Poetry News

'I became very certain of what kind of poet I wanted to be': The Rumpus Interviews Safiya Sinclair

Originally Published: March 29, 2017

Laura Cresté's Rumpus interview with award-winning poet Safiya Sinclair is a must-read. Cresté and Sinclair crossed paths while undergraduates at Bennington College, and perhaps it was this bond that cemented the ideal foundation for their incredible conversation which is complex, candid, and informative. Sinclair is the author of Cannibal, winner of the 2015 Prairie Schooner Book Prize in Poetry and 2016 Whiting Writers’ Award. In this interview, Sinclair describes her childhood in Jamaica, where she grew up in a Rastafarian sect, and her years as an international student of color at Bennington College and the University of Virginia: "I began writing poetry very early (around ten or eleven years old) to combat the strange sense of exile I felt within my body—black, female, exotified, Rastafarian—an exile I felt at home, and even in my own country." From there:

I relished early the exploration and invention of my own landscape, instructed not only by Jamaica herself but the ghost meter I found calling to me from the sea. Writing it down seemed the only way to go forward; honing a voice and a home, and speaking it into existence rang with urgency.

At Bennington College, facing an impossible whiteness of peers, professors, and curricula, I became very certain of what kind of poet I wanted to be. Which is to say, I wanted to interrogate the imperial history of the English language, the continued erasure of the Black experience from these Western spaces, and to reaffirm the Caribbean voice as capable of writing across oppression, invisibility, poverty, by forging my own version of this strange dual-self (of English language and Jamaican patois). Cannibal, most of which was my MFA thesis at the University of Virginia, circled around these themes and experiences I've lived with all my life—the dangerous stereotypes of blackness, the diminishment and objectification of this body, pervading ideas of "savagery," and the heavy silences of unspoken history and selfhood that Caribbean women carry with them. If I could invite a reader to enter this rich landscape, what would it look and sound like?

Rumpus: I'm interested in that phrase you use, "a fault of nature." That seems to correspond to the presence of The Tempest in your work. (Nature as in the landscape of the natural world in the play, and of course, aside from scenery, the phrase "human nature.") When did you begin writing poems inspired by The Tempest? How did you respond to a work written four centuries ago, and find that you could incorporate it into your own poetic voice—that Shakespeare had something you could use, and subvert, about being a woman of color writing today?

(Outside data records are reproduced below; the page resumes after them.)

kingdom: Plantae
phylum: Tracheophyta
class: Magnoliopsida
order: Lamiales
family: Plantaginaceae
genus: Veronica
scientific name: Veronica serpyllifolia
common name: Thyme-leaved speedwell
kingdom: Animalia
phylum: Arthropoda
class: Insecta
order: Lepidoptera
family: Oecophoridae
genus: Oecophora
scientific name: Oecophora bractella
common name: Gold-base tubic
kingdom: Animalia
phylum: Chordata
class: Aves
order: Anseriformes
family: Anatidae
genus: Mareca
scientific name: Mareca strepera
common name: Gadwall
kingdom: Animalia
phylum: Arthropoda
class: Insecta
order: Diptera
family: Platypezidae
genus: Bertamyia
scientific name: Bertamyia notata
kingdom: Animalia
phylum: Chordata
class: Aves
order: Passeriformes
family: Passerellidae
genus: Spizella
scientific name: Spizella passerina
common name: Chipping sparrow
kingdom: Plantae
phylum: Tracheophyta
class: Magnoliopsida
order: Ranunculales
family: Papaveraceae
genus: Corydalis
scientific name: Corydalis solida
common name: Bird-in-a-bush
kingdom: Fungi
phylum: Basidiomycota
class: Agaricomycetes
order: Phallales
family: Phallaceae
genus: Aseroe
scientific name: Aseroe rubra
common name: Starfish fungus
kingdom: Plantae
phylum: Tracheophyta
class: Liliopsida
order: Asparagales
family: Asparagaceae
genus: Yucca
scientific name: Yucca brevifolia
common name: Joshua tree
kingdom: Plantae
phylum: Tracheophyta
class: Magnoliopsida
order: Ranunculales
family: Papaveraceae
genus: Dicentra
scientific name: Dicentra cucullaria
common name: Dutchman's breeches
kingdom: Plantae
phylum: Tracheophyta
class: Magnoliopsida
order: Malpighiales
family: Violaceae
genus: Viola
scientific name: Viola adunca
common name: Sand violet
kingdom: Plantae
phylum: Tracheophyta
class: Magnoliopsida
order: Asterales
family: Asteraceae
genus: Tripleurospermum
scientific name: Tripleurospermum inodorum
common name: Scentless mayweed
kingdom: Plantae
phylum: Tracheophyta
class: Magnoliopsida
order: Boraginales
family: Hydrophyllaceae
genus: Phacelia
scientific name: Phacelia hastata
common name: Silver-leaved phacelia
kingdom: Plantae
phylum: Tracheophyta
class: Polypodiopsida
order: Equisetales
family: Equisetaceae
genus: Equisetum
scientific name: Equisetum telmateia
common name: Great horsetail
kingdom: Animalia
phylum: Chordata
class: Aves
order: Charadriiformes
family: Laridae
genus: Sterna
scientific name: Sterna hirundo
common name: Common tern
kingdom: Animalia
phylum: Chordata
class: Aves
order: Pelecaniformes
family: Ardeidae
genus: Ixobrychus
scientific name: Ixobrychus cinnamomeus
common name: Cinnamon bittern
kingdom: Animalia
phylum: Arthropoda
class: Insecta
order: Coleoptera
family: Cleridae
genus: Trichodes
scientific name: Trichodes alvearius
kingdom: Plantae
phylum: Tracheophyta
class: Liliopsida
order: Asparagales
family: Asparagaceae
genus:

Sinclair: Yes, and "fault of nature" here is deliberate, and very much in quotes. A lot of the collection seeks to subvert the history of propaganda, of pseudo-scientific texts that reinforced ideas of barbarism, savagery, and the supposed lesser intellect of people of color. More specifically, I'm interested in exploring this idea that in the tropics "nothing grows politely." It was important to me to take control of these pervasive ideas of wildness and savagery and re-narrativize them on my own terms as a Jamaican woman.